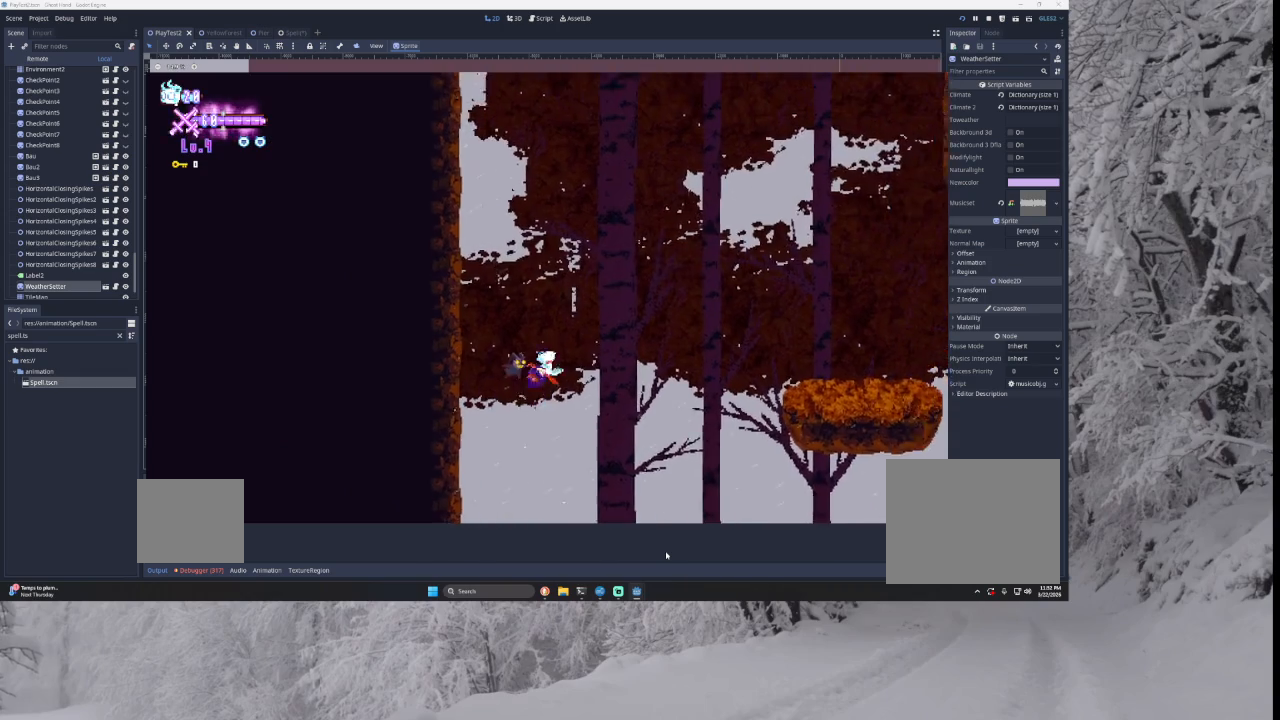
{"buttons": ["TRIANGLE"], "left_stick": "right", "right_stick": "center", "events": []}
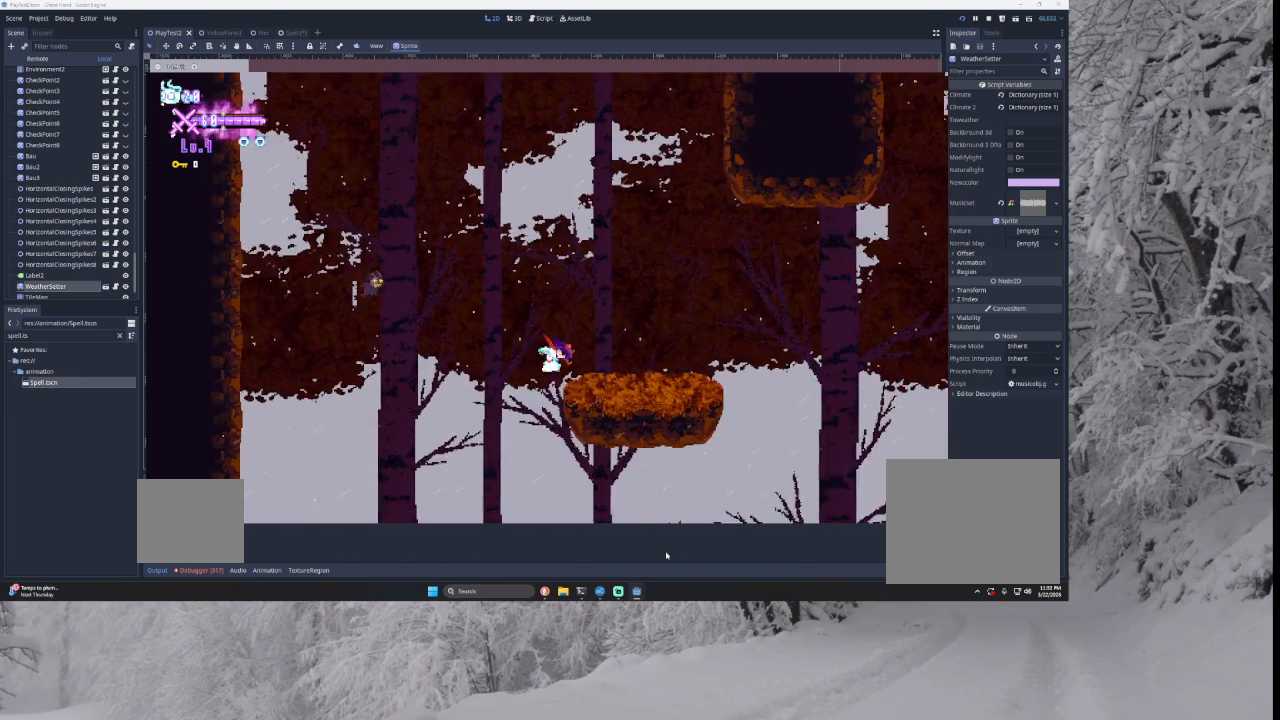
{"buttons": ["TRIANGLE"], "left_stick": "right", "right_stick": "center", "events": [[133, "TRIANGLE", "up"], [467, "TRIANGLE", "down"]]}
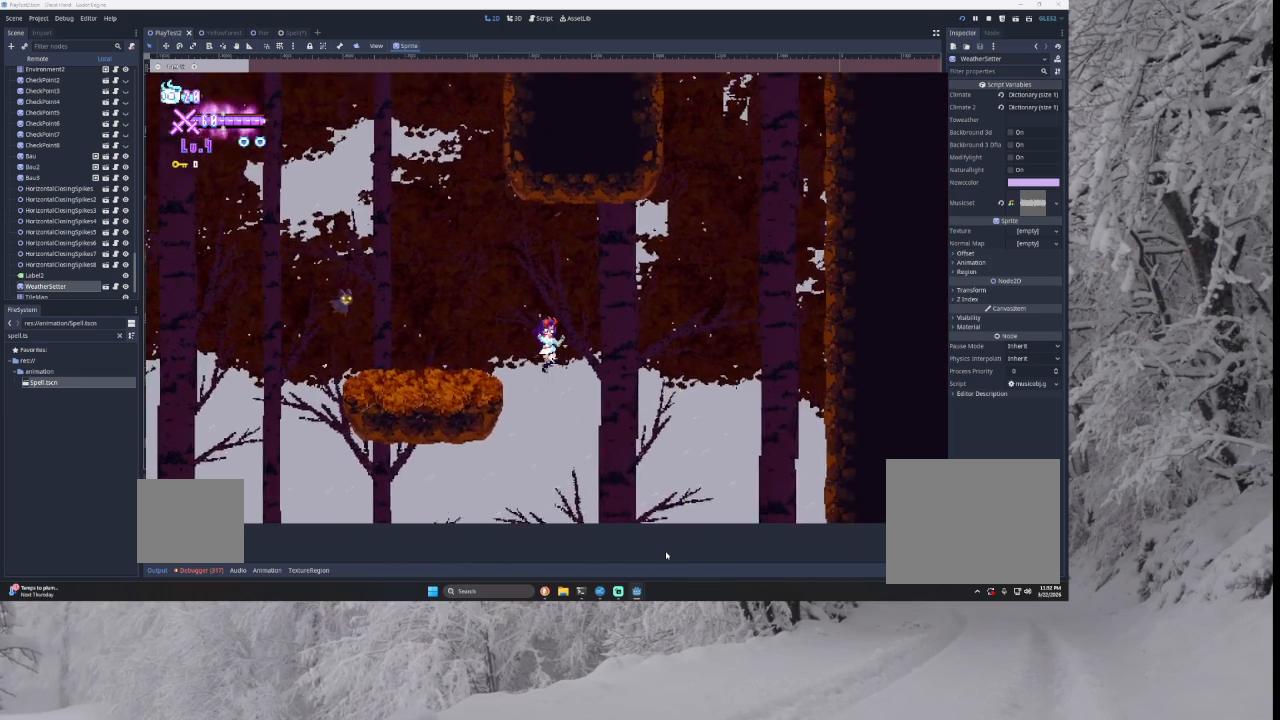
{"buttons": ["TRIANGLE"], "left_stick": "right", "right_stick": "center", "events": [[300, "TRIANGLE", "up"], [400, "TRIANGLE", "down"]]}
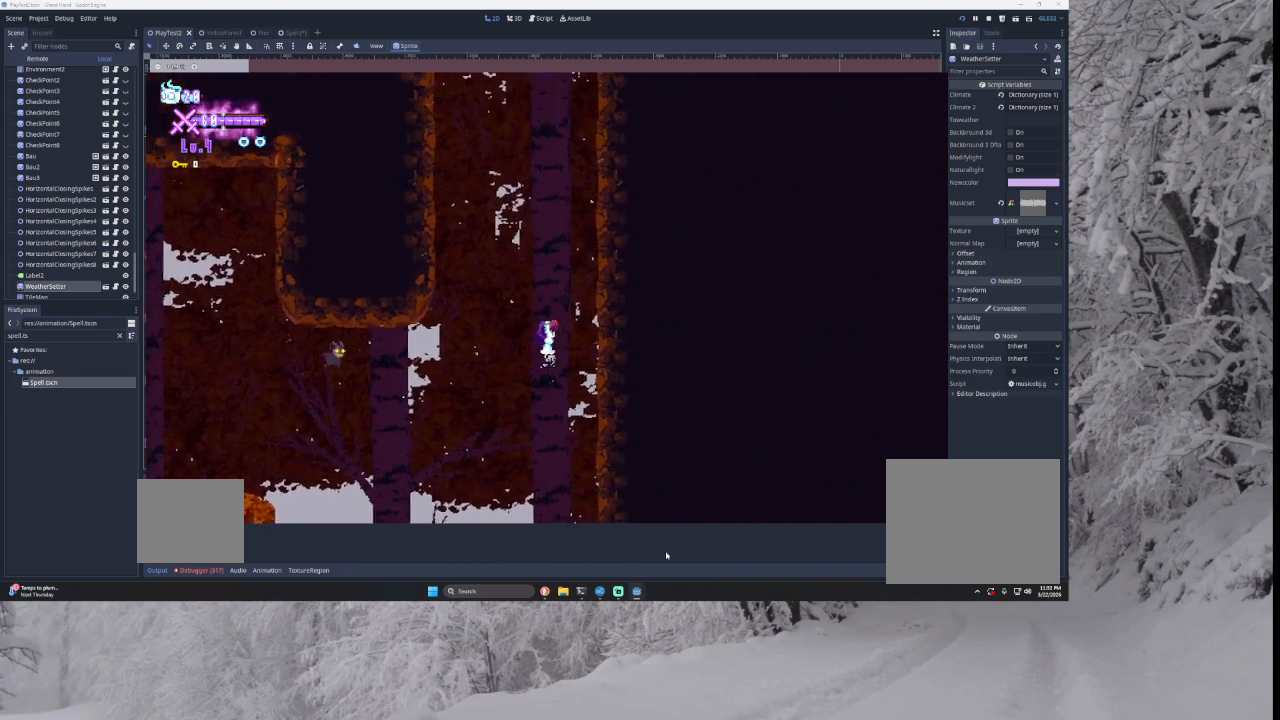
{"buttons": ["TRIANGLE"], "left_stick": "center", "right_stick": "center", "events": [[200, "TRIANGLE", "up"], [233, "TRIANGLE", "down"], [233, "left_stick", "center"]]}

* * * * * * *

[Task]:
Print every line of the listing exactly, please, and leave the images out.

[Reply to the exercise]:
{"buttons": ["TRIANGLE"], "left_stick": "right", "right_stick": "center", "events": []}
{"buttons": ["TRIANGLE"], "left_stick": "right", "right_stick": "center", "events": [[133, "TRIANGLE", "up"], [467, "TRIANGLE", "down"]]}
{"buttons": ["TRIANGLE"], "left_stick": "right", "right_stick": "center", "events": [[300, "TRIANGLE", "up"], [400, "TRIANGLE", "down"]]}
{"buttons": ["TRIANGLE"], "left_stick": "center", "right_stick": "center", "events": [[200, "TRIANGLE", "up"], [233, "TRIANGLE", "down"], [233, "left_stick", "center"]]}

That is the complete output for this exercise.